* _Your assignment_
Copy the lines below exactly, starting with the first and finishing with the one holding "revelaciones vibrantes de"; do not copy the pictures.

Segment Start: Data for this exercise

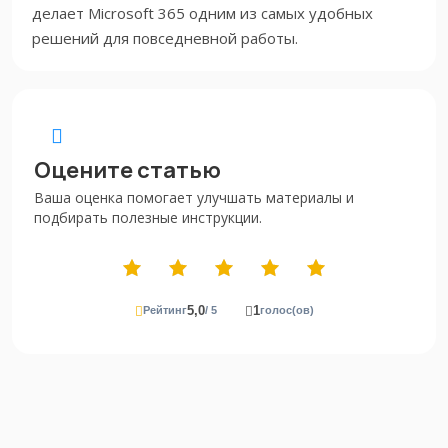
делает Microsoft 365 одним из самых удобных
решений для повседневной работы.
Оцените статью
Ваша оценка помогает улучшать материалы и
подбирать полезные инструкции.
5,0
1
Рейтинг
/ 5
голос(ов)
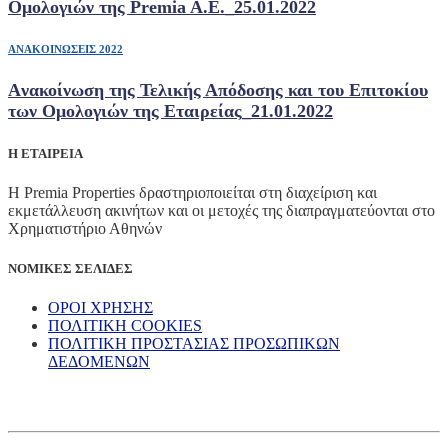
Ομολογιών της Premia A.E._25.01.2022
ΑΝΑΚΟΙΝΩΣΕΙΣ 2022
Aνακοίνωση της Τελικής Απόδοσης και του Επιτοκίου
των Ομολογιών της Εταιρείας_21.01.2022
Η ΕΤΑΙΡΕΙΑ
Η Premia Properties δραστηριοποιείται στη διαχείριση και
εκμετάλλευση ακινήτων και οι μετοχές της διαπραγματεύονται στο
Χρηματιστήριο Αθηνών
ΝΟΜΙΚΕΣ ΣΕΛΙΔΕΣ
ΟΡΟΙ ΧΡΗΣΗΣ
ΠΟΛΙΤΙΚΗ COOKIES
ΠΟΛΙΤΙΚΗ ΠΡΟΣΤΑΣΙΑΣ ΠΡΟΣΩΠΙΚΩΝ
ΔΕΔΟΜΕΝΩΝ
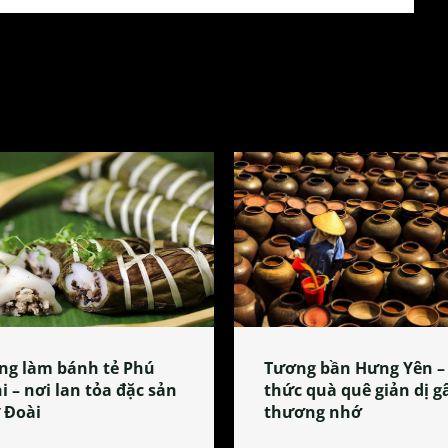
ng làm bánh tẻ Phú
Tương bần Hưng Yên –
i – nơi lan tỏa đặc sản
thức quà quê giản dị g
 Đoài
thương nhớ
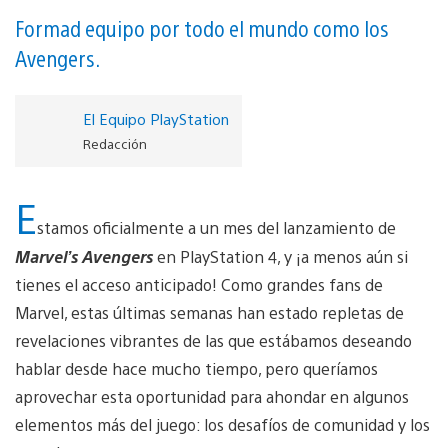
Formad equipo por todo el mundo como los
Avengers.
El Equipo PlayStation
Redacción
E
stamos oficialmente a un mes del lanzamiento de
Marvel’s Avengers
en PlayStation 4, y ¡a menos aún si
tienes el acceso anticipado! Como grandes fans de
Marvel, estas últimas semanas han estado repletas de
revelaciones vibrantes de las que estábamos deseando
hablar desde hace mucho tiempo, pero queríamos
aprovechar esta oportunidad para ahondar en algunos
elementos más del juego: los desafíos de comunidad y los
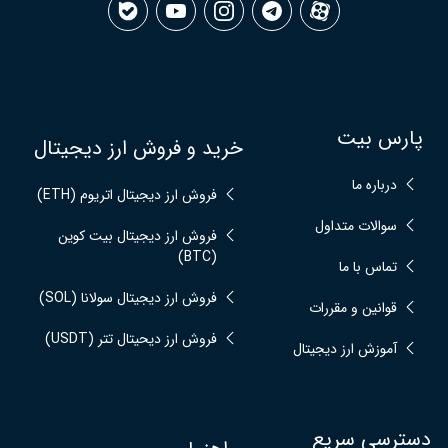
پارس بیت
خرید و فروش ارز دیجیتال
درباره ما
فروش ارز دیجیتال اتریوم (ETH)
سوالات متداول
فروش ارز دیجیتال بیت کوین
(BTC)
تماس با ما
فروش ارز دیجیتال سولانا (SOL)
قوانین و مقررات
فروش ارز دیحیتال تتر (USDT)
آموزش ارز دیجیتال
دسترسی سریع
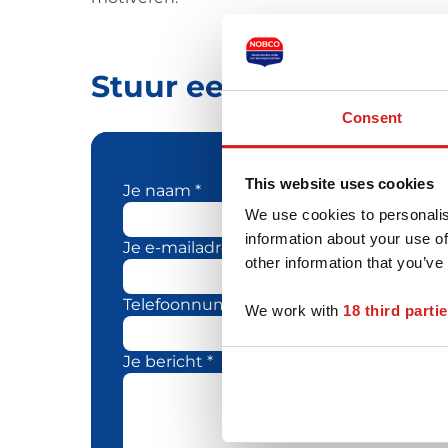
Stuur een bericht naa
Consent
This website uses cookies
Je naam *
We use cookies to personalis
information about your use of
Je e-mailadres *
other information that you’ve
Telefoonnummer
We work with
18 third parti
Je bericht *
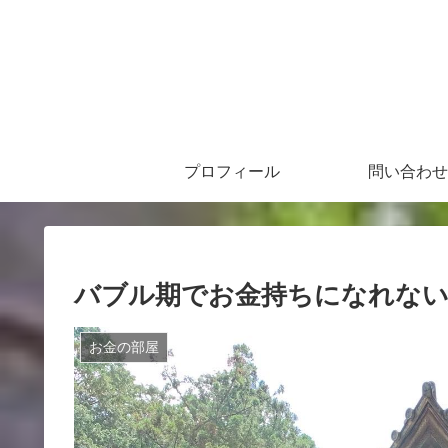
プロフィール
問い合わせ
バブル期でお金持ちになれな
お金の部屋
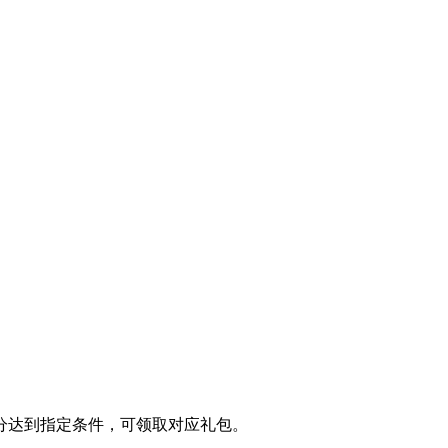
计积分达到指定条件，可领取对应礼包。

Segment End: Data for this exercise

* _Finished exercise_
делает Microsoft 365 одним из самых удобных
решений для повседневной работы.
Оцените статью
Ваша оценка помогает улучшать материалы и
подбирать полезные инструкции.
5,0
1
Рейтинг
/ 5
голос(ов)
Ομολογιών της Premia A.E._25.01.2022
ΑΝΑΚΟΙΝΩΣΕΙΣ 2022
Aνακοίνωση της Τελικής Απόδοσης και του Επιτοκίου
των Ομολογιών της Εταιρείας_21.01.2022
Η ΕΤΑΙΡΕΙΑ
Η Premia Properties δραστηριοποιείται στη διαχείριση και
εκμετάλλευση ακινήτων και οι μετοχές της διαπραγματεύονται στο
Χρηματιστήριο Αθηνών
ΝΟΜΙΚΕΣ ΣΕΛΙΔΕΣ
ΟΡΟΙ ΧΡΗΣΗΣ
ΠΟΛΙΤΙΚΗ COOKIES
ΠΟΛΙΤΙΚΗ ΠΡΟΣΤΑΣΙΑΣ ΠΡΟΣΩΠΙΚΩΝ
ΔΕΔΟΜΕΝΩΝ
ng làm bánh tẻ Phú
Tương bần Hưng Yên –
i – nơi lan tỏa đặc sản
thức quà quê giản dị g
 Đoài
thương nhớ
Formad equipo por todo el mundo como los
Avengers.
El Equipo PlayStation
Redacción
E
stamos oficialmente a un mes del lanzamiento de
Marvel’s Avengers
en PlayStation 4, y ¡a menos aún si
tienes el acceso anticipado! Como grandes fans de
Marvel, estas últimas semanas han estado repletas de
revelaciones vibrantes de las que estábamos deseando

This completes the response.